Exercise - From the opening line of the records through the line bearing "Event-driven programming is", set down every line exactly.

·····

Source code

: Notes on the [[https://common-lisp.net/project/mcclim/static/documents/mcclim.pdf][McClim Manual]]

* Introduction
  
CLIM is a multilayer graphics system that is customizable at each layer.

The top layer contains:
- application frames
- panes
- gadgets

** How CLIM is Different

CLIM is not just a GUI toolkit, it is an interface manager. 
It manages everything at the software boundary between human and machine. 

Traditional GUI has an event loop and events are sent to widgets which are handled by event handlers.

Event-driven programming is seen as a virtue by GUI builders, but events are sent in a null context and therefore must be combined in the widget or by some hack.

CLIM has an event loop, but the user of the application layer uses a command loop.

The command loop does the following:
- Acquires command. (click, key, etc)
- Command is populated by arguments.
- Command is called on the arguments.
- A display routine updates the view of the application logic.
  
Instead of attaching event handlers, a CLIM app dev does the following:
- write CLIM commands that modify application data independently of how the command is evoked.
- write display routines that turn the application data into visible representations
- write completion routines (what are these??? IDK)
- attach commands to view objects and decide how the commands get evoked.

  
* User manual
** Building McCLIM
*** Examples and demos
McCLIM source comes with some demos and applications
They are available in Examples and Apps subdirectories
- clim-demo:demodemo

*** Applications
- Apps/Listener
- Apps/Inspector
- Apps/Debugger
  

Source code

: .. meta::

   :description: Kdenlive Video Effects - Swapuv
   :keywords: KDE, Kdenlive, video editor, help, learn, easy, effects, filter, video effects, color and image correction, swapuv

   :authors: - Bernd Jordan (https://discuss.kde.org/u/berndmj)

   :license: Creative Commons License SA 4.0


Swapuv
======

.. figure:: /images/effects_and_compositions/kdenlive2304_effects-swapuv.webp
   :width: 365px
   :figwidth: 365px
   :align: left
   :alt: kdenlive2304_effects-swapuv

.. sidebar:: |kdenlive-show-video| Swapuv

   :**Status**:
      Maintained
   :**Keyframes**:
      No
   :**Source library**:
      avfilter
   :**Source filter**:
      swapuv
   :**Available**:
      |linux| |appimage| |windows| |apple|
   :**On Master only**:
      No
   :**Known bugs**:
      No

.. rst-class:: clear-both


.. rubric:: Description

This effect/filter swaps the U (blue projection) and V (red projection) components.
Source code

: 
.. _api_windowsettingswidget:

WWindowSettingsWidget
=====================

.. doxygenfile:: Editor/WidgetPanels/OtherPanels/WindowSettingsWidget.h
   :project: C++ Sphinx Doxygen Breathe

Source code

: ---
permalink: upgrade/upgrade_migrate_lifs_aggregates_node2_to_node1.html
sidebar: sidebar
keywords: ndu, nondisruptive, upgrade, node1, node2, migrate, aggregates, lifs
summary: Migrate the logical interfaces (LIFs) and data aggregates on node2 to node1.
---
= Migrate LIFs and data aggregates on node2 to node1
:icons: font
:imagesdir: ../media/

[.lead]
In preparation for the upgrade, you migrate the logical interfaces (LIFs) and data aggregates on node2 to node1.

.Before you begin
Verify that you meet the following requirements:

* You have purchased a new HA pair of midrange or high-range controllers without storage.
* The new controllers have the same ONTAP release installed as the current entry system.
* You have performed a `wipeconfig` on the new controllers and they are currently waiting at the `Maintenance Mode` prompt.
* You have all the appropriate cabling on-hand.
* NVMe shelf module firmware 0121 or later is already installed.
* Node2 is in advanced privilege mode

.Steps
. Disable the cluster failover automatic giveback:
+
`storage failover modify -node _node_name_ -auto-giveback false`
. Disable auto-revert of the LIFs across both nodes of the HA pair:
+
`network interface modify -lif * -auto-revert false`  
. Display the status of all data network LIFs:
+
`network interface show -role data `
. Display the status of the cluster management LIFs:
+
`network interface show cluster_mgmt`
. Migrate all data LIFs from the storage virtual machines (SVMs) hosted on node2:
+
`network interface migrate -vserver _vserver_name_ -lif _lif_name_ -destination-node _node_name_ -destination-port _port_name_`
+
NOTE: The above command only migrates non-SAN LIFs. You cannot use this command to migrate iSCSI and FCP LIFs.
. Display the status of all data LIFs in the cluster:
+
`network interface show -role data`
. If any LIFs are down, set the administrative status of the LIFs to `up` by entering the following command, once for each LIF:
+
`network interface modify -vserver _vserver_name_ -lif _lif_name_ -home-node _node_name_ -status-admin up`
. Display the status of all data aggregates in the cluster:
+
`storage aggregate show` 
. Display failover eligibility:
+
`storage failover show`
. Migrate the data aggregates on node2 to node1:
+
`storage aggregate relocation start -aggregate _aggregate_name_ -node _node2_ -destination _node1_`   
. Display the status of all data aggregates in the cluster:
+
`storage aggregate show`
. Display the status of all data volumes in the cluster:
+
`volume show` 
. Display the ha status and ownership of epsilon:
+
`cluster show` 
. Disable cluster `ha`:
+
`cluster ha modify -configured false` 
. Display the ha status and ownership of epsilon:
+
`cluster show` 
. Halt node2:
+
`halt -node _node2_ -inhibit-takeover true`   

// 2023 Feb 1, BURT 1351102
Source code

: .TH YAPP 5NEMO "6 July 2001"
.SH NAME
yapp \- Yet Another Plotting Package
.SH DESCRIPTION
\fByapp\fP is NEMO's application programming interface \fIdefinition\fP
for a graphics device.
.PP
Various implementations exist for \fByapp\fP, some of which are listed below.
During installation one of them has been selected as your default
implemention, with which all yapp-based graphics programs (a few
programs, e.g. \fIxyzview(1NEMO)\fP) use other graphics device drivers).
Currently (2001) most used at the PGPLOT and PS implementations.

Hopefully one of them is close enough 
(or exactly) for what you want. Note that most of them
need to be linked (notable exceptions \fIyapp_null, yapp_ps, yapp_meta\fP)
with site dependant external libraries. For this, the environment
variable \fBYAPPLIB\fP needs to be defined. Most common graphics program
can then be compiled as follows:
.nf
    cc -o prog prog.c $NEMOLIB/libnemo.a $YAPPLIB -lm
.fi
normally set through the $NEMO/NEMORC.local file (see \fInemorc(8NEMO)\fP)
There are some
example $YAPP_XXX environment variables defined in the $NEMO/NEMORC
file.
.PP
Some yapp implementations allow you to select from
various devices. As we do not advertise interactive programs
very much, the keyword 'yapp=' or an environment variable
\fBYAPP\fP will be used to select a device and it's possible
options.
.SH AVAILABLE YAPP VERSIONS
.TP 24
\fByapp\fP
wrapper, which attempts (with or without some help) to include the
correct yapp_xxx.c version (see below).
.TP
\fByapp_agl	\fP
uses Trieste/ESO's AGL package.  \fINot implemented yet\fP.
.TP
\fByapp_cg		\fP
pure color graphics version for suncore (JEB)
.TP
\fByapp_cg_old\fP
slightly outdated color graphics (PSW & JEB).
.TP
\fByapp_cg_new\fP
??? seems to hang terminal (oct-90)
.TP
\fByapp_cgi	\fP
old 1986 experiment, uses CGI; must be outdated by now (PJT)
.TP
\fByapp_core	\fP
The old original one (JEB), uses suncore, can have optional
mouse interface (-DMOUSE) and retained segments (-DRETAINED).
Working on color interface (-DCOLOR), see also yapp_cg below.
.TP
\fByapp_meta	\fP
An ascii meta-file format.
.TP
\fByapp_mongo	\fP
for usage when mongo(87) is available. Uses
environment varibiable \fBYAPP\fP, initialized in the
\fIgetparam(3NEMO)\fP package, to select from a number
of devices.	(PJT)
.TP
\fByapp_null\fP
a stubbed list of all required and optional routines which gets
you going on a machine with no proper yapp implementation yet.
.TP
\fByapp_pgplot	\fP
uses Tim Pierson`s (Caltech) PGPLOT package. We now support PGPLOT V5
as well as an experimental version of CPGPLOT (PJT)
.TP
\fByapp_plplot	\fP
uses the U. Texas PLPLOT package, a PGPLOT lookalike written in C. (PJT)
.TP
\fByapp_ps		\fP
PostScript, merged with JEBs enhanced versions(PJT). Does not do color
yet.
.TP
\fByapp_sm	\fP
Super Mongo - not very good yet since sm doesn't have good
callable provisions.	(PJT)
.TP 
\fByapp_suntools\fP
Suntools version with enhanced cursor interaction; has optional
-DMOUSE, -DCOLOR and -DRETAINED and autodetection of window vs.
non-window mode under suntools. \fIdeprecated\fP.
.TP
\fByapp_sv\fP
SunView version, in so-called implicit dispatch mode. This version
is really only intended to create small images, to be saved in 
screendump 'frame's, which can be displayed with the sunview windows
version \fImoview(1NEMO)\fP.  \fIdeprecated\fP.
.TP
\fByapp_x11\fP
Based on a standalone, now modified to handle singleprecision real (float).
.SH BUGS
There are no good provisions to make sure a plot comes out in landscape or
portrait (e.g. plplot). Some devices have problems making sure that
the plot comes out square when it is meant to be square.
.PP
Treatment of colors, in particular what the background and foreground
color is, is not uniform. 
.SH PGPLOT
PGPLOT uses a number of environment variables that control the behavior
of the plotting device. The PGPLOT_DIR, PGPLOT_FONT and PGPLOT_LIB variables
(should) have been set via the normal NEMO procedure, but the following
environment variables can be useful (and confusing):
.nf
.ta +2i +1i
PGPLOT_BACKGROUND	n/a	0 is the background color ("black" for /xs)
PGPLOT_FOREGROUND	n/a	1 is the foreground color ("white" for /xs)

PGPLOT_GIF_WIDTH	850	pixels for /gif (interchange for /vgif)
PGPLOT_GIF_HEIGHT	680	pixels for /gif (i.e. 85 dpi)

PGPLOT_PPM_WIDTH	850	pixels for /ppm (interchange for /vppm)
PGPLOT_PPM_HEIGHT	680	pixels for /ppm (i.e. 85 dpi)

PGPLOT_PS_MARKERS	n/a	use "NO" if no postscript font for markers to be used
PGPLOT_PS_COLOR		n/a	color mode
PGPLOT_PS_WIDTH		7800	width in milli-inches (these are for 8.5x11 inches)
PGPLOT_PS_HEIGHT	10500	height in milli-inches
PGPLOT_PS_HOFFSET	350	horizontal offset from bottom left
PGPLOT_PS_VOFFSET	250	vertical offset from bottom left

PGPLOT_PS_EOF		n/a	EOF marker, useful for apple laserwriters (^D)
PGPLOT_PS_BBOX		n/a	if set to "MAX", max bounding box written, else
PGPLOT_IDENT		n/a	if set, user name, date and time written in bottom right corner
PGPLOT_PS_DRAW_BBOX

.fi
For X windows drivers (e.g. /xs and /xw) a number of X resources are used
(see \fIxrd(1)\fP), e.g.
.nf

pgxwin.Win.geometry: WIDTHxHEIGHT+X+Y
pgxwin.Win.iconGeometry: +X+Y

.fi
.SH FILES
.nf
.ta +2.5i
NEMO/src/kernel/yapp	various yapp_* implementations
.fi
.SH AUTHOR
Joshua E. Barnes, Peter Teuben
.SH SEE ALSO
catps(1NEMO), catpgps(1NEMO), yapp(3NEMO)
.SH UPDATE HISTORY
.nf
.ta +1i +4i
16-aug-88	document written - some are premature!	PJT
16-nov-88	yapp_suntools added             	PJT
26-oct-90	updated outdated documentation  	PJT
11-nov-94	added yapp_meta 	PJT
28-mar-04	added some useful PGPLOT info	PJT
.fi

·····

Final answer -
Source code

: Notes on the [[https://common-lisp.net/project/mcclim/static/documents/mcclim.pdf][McClim Manual]]

* Introduction
  
CLIM is a multilayer graphics system that is customizable at each layer.

The top layer contains:
- application frames
- panes
- gadgets

** How CLIM is Different

CLIM is not just a GUI toolkit, it is an interface manager. 
It manages everything at the software boundary between human and machine. 

Traditional GUI has an event loop and events are sent to widgets which are handled by event handlers.

Event-driven programming is seen as a virtue by GUI builders, but events are sent in a null context and therefore must be combined in the widget or by some hack.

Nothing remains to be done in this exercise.